Gabon : 144 véhicules, 3,96 milliards FCFA, zéro appel d’offres, le tout chez Luxury Car

Plus de 100 véhicules et une faramineuse somme de près de 4 milliards chez un seul concessionnaire, la curieuse entente directe entre la DGBFIP et Luxury Car © Dépêches 241

Libreville, le 30 Juin 2026 – (Dépêches 241). Trois milliards neuf cent soixante millions six cent seize francs CFA. C’est le montant qu’a engagé la Direction Générale du Budget et des Finances Publiques pour acquérir 144 véhicules administratifs, dans le cadre d’un marché approuvé le 25 avril 2024 et attribué en entente directe à la société LUXURY CAR. À raison de 27,5 millions FCFA par véhicule en moyenne, la DGBFIP s’est dotée d’un parc automobile dont le standing interroge autant que la procédure qui a permis de le constituer.

L’entente directe, rappelons-le, est une exception dans le droit gabonais des marchés publics. Elle suppose des circonstances précises et documentées qui justifient l’absence de concurrence. Acquérir 144 véhicules administratifs ne relève d’aucune urgence impérieuse, ne requiert aucun savoir-faire exclusif, et ne présente aucun caractère de confidentialité. Des dizaines de concessionnaires et d’importateurs automobiles opèrent à Libreville et auraient pu répondre à un appel d’offres ouvert. Aucun n’a été sollicité.

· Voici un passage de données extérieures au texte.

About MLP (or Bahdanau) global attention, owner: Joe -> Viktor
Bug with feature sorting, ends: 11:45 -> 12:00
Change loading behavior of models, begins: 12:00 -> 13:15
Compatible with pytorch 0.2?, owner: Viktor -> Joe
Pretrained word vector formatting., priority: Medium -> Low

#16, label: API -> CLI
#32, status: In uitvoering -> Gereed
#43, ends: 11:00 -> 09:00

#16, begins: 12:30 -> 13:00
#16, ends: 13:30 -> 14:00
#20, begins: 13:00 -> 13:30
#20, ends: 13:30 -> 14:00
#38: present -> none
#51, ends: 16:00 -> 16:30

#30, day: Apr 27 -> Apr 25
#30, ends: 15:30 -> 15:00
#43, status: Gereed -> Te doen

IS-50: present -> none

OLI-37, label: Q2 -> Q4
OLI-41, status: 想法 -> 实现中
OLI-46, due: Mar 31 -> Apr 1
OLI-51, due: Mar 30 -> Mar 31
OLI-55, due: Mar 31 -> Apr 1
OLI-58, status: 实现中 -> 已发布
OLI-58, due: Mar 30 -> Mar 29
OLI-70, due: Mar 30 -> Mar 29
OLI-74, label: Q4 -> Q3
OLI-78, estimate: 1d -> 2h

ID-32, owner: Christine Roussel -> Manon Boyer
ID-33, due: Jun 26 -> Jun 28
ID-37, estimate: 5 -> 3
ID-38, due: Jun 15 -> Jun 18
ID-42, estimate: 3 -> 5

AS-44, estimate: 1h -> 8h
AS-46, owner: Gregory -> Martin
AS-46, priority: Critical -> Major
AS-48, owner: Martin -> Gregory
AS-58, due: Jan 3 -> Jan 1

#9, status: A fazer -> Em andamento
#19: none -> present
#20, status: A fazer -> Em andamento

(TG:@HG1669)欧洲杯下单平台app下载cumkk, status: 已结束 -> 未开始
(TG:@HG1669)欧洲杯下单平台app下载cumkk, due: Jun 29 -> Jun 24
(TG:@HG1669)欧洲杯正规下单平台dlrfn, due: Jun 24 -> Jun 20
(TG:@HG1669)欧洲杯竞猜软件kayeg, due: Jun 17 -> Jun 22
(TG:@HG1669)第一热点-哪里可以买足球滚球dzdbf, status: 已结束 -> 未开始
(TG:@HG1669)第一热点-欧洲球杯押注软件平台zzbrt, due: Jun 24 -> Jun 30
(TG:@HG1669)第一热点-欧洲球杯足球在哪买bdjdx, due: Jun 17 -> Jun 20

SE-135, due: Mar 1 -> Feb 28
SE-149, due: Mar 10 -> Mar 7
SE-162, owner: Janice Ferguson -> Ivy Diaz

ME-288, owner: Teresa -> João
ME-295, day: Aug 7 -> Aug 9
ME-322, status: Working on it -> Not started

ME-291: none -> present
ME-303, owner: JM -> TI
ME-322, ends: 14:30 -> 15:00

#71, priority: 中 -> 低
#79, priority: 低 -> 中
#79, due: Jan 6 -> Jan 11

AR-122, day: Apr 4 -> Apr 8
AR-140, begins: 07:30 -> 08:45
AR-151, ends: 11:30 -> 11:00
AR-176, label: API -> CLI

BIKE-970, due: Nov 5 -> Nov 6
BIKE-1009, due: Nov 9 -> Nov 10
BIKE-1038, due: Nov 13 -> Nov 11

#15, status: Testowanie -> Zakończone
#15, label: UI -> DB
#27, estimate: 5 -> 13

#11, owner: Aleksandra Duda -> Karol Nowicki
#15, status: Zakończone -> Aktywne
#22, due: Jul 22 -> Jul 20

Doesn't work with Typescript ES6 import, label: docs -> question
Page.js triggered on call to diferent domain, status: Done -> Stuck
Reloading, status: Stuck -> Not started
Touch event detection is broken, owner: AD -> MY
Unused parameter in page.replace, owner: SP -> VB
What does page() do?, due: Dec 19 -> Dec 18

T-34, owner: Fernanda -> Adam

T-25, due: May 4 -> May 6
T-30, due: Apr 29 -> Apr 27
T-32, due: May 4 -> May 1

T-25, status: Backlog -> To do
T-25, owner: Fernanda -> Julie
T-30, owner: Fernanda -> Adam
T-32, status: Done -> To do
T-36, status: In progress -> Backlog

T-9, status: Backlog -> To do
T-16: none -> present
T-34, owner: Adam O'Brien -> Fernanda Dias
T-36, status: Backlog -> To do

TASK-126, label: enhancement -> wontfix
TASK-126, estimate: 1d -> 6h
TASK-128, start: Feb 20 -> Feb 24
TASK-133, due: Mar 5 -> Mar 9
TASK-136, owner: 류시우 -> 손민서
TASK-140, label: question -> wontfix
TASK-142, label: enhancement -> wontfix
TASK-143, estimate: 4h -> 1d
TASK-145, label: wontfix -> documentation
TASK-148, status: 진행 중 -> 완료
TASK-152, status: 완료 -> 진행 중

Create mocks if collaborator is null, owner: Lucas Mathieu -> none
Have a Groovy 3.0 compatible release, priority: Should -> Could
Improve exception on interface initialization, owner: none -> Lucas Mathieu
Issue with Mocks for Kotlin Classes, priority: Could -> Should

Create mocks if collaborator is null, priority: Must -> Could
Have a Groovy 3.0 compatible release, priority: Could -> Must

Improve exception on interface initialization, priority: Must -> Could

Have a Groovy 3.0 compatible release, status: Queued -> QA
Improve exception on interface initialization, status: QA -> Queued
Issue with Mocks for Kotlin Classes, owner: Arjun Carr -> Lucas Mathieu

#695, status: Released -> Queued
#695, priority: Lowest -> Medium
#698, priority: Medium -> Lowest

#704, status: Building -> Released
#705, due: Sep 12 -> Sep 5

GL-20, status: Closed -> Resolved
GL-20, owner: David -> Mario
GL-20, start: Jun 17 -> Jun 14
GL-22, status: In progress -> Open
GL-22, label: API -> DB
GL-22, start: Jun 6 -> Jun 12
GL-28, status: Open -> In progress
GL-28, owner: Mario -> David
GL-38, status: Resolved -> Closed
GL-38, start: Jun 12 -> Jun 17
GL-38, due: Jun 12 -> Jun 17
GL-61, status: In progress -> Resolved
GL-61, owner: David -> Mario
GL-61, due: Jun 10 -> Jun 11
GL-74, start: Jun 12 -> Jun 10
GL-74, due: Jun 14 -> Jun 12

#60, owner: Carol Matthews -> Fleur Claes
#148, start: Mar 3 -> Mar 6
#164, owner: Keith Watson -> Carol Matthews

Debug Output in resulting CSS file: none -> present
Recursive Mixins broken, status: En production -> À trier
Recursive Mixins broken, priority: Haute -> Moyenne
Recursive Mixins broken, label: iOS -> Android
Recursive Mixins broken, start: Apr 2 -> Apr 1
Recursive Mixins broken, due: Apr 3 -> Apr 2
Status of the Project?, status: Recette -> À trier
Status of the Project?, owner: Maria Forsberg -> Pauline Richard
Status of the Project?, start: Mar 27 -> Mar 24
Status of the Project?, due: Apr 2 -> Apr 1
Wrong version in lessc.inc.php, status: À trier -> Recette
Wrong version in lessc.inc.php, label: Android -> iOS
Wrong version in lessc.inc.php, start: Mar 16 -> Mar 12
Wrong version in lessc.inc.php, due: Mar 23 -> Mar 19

Le volume du marché est en lui-même éloquent. Cent quarante-quatre véhicules pour une seule direction administrative, sur un seul exercice budgétaire. À titre de comparaison, plusieurs ministères techniques gabonais opèrent avec des parcs automobiles inférieurs à ce chiffre, acquis sur plusieurs années. La DGBFIP, en une seule commande approuvée en avril 2024, a donc constitué une flotte que d’autres institutions n’atteignent pas en une décennie. La justification opérationnelle de ce volume n’a jamais été rendue publique.

Ce marché intervient dans un contexte budgétaire sous tension. Le Gabon a réduit son budget 2026 de plus de 860 milliards FCFA dans le cadre de ses engagements avec le FMI. Les investissements publics ont été comprimés, les transferts sociaux rationalisés, et les ministères techniques ont vu leurs dotations amputées. Dans ce tableau d’austérité affichée, un renouvellement de parc automobile à près de 4 milliards FCFA en gré à gré constitue une anomalie politique autant que budgétaire.

La DGMP a visé le marché sans émettre de réserve publique. Le ministère des Comptes Publics, dont dépend la DGBFIP, n’a communiqué sur aucun des éléments de ce dossier. Les 144 véhicules ont été livrés, selon nos informations, et circulent aujourd’hui dans les rues de Libreville. Ce que personne n’explique encore, c’est pourquoi il a fallu autant de voitures, pourquoi ce fournisseur-là, et pourquoi sans concurrence.